Task details: Please set out every line of the entries below as a numbered list, skipping blank lines and leaving out the pictures.

Material provided:

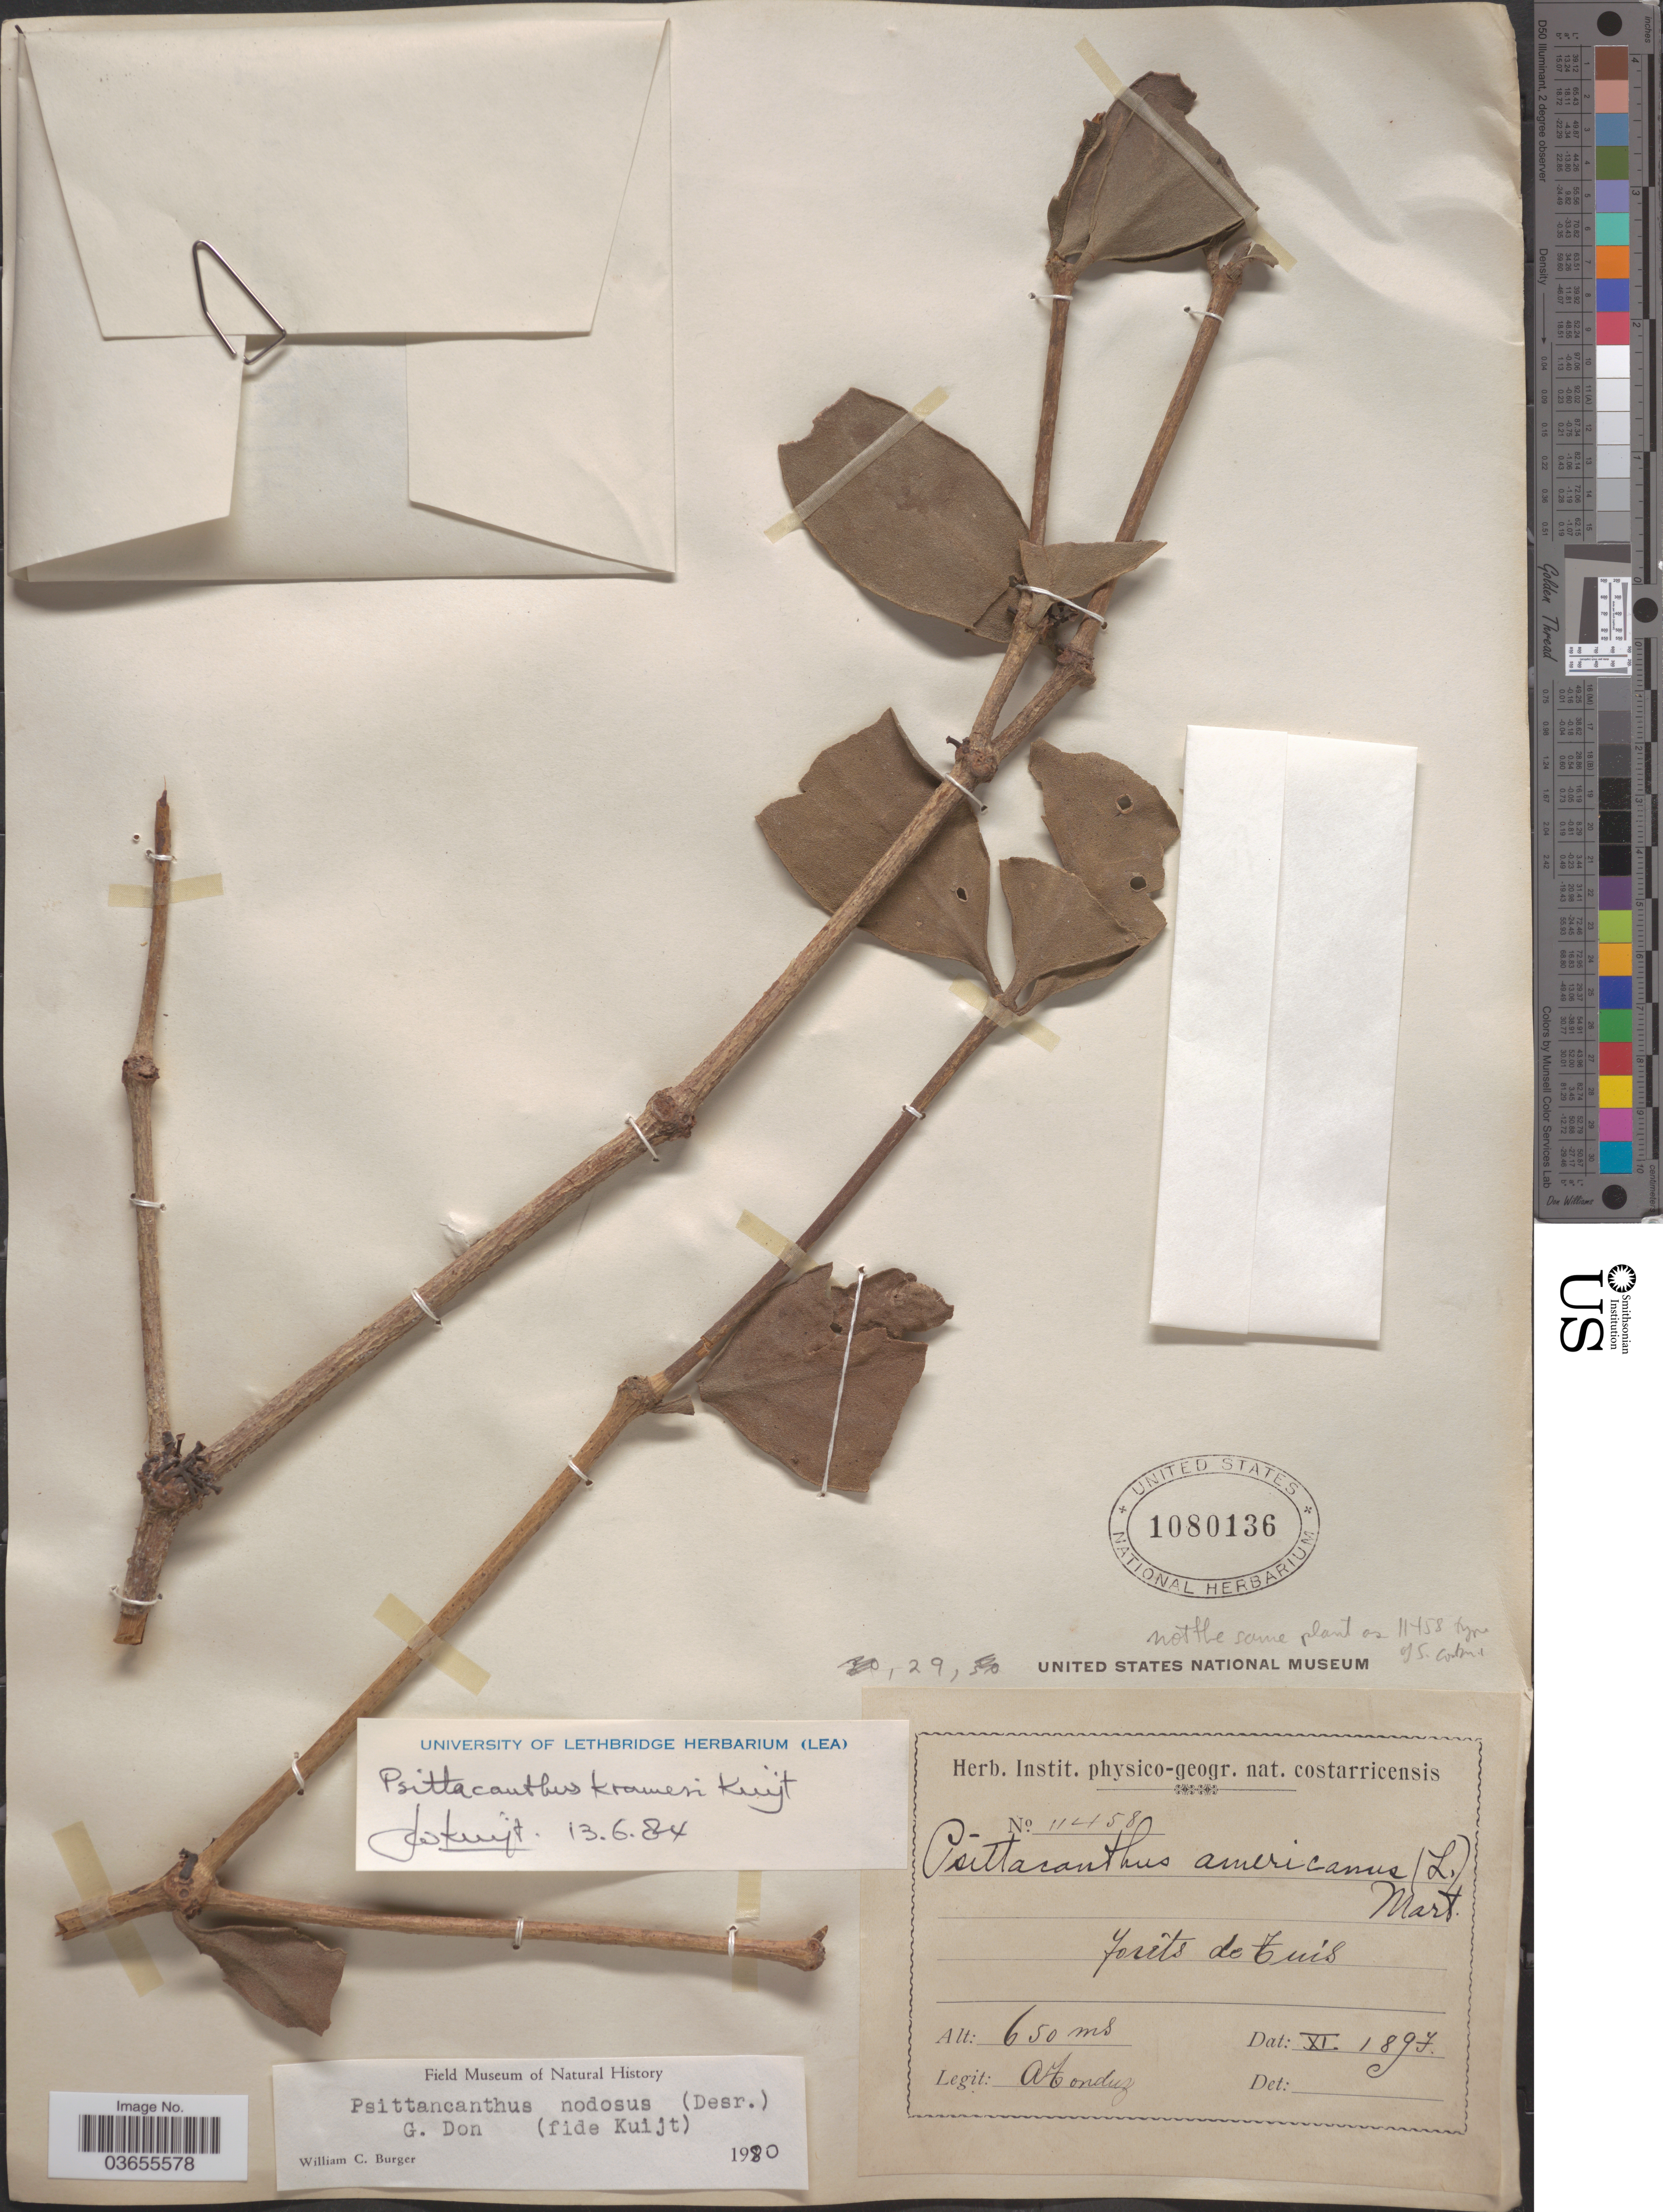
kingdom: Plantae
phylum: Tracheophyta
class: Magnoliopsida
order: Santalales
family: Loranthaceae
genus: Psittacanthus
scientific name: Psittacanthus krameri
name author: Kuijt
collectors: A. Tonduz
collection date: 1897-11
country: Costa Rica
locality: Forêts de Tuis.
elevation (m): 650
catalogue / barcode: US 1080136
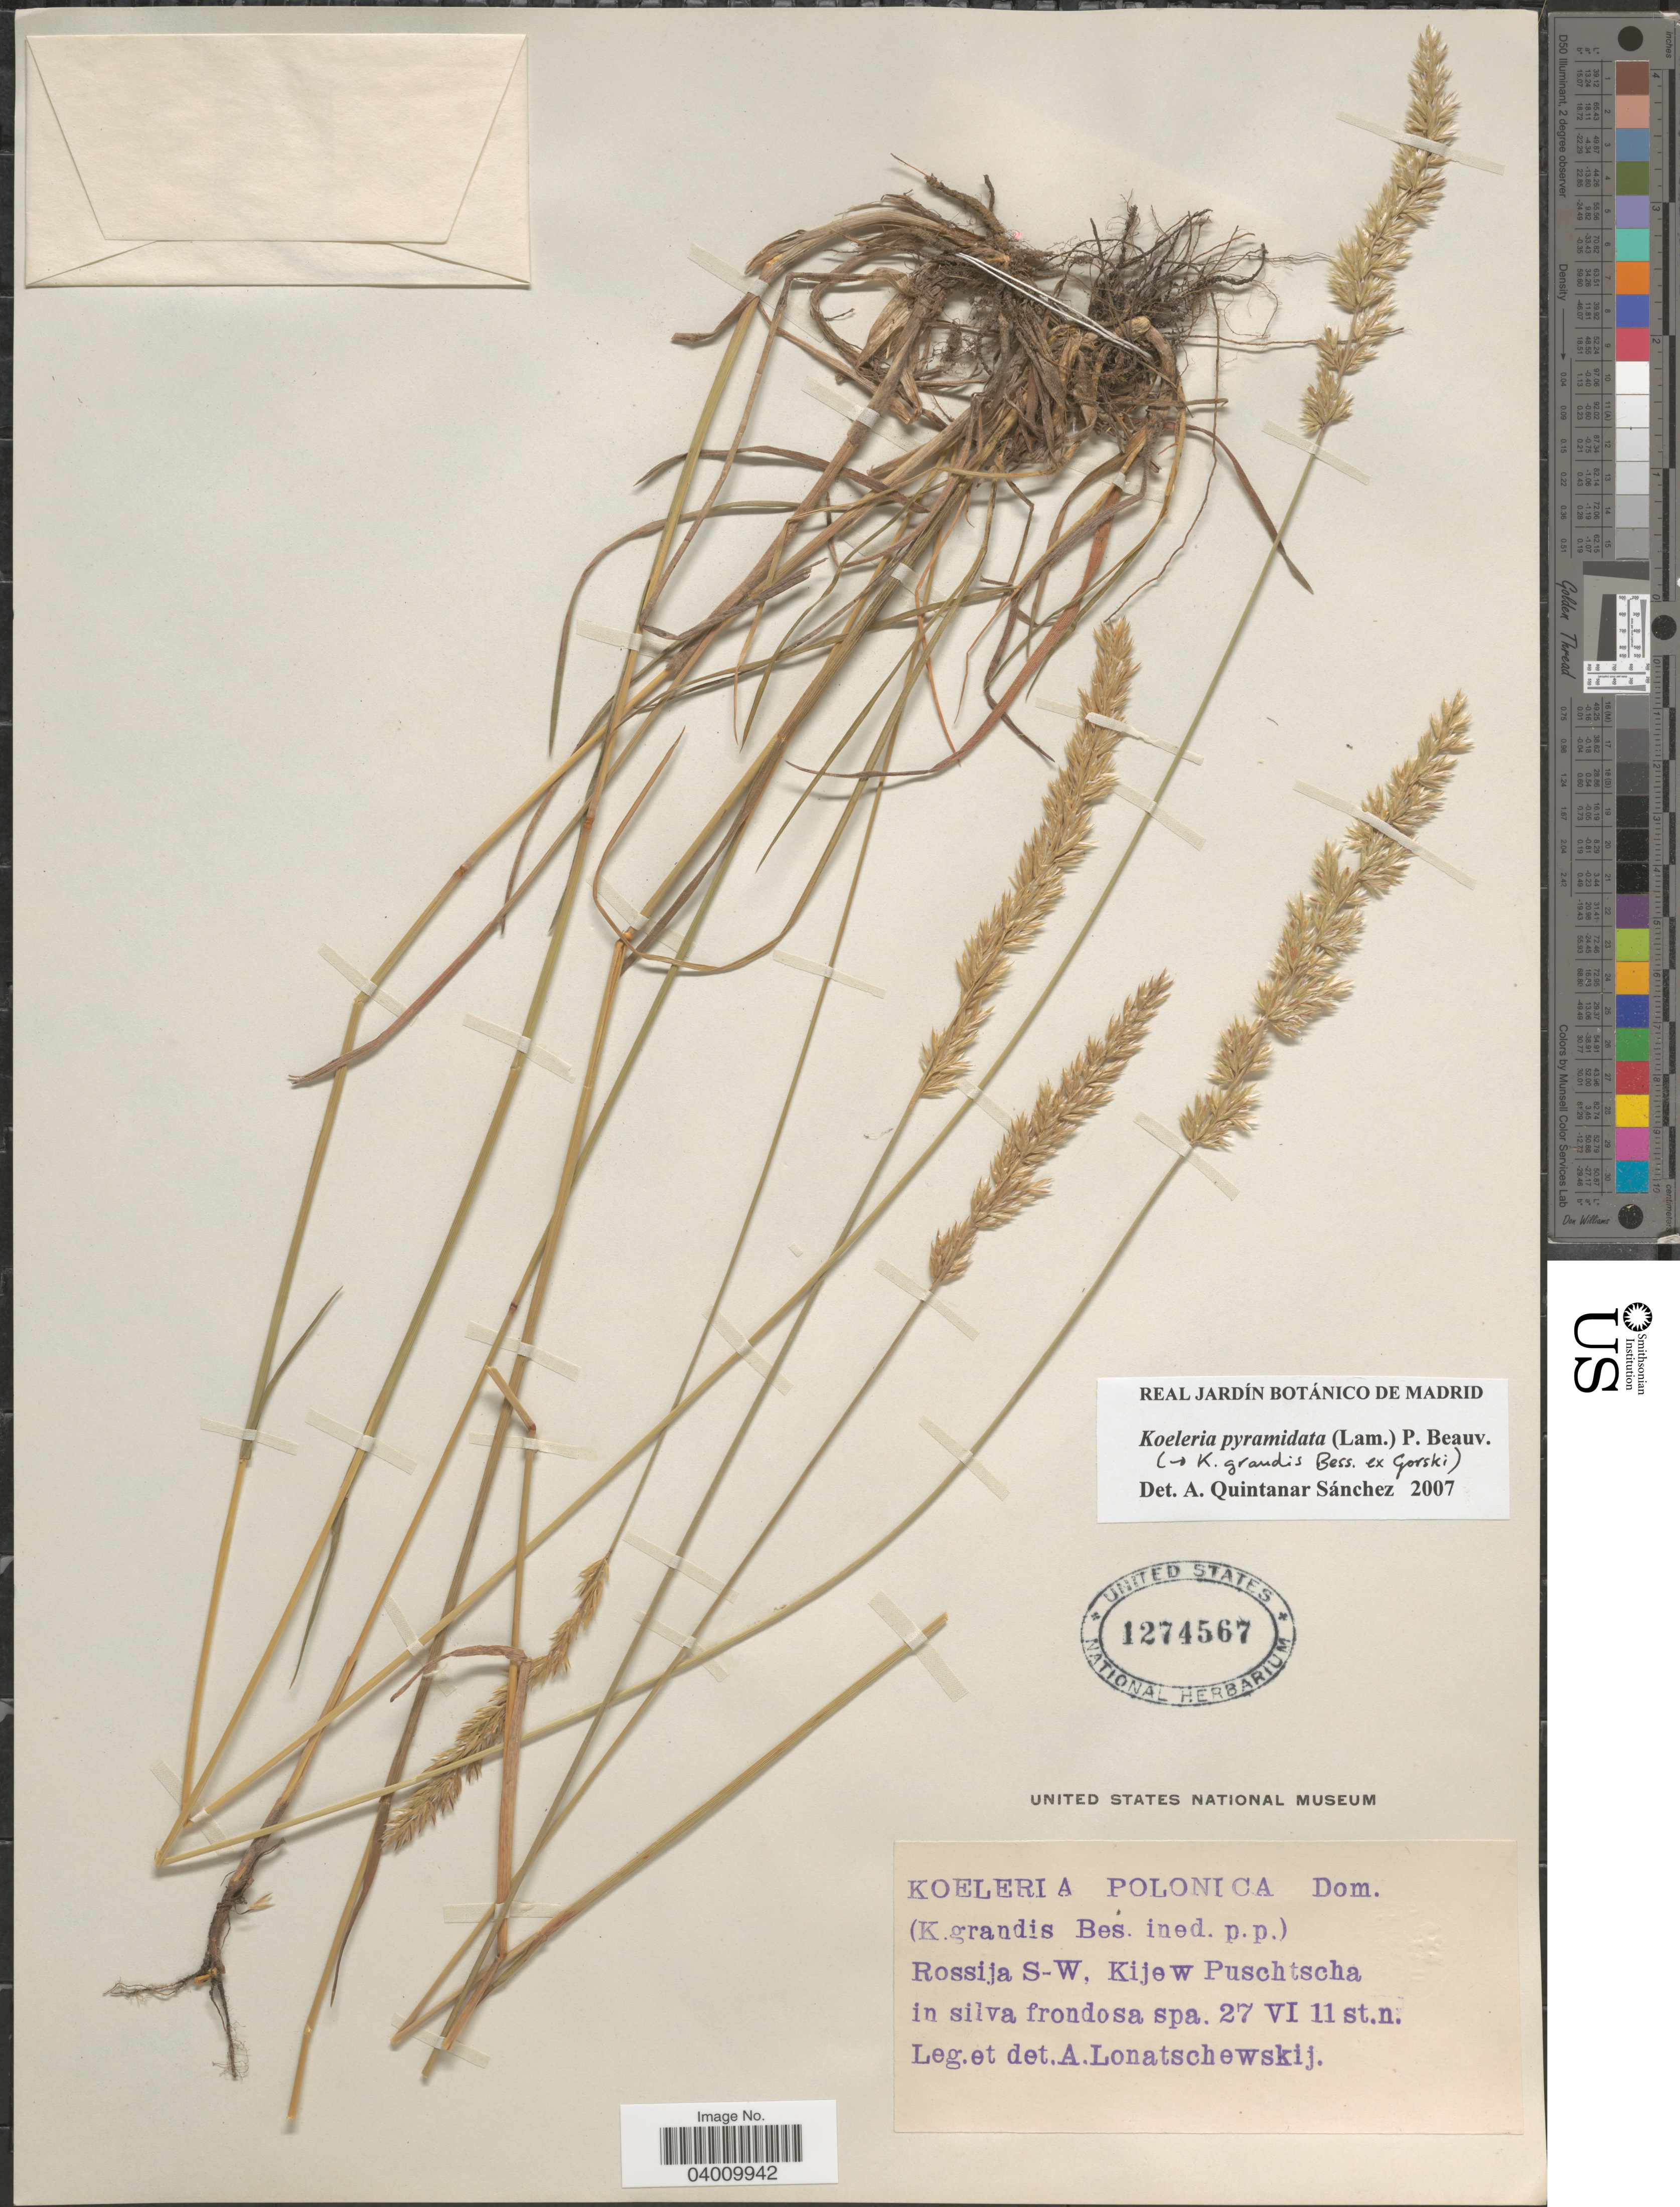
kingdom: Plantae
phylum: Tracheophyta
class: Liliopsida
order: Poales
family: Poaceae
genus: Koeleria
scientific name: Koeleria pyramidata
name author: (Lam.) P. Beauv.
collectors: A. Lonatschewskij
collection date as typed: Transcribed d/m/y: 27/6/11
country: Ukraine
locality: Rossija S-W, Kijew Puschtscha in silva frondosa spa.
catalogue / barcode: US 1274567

Solved problem:
1. kingdom: Plantae
2. phylum: Tracheophyta
3. class: Magnoliopsida
4. order: Santalales
5. family: Loranthaceae
6. genus: Psittacanthus
7. scientific name: Psittacanthus krameri
8. name author: Kuijt
9. collectors: A. Tonduz
10. collection date: 1897-11
11. country: Costa Rica
12. locality: Forêts de Tuis.
13. elevation (m): 650
14. catalogue / barcode: US 1080136
15. kingdom: Plantae
16. phylum: Tracheophyta
17. class: Liliopsida
18. order: Poales
19. family: Poaceae
20. genus: Koeleria
21. scientific name: Koeleria pyramidata
22. name author: (Lam.) P. Beauv.
23. collectors: A. Lonatschewskij
24. collection date as typed: Transcribed d/m/y: 27/6/11
25. country: Ukraine
26. locality: Rossija S-W, Kijew Puschtscha in silva frondosa spa.
27. catalogue / barcode: US 1274567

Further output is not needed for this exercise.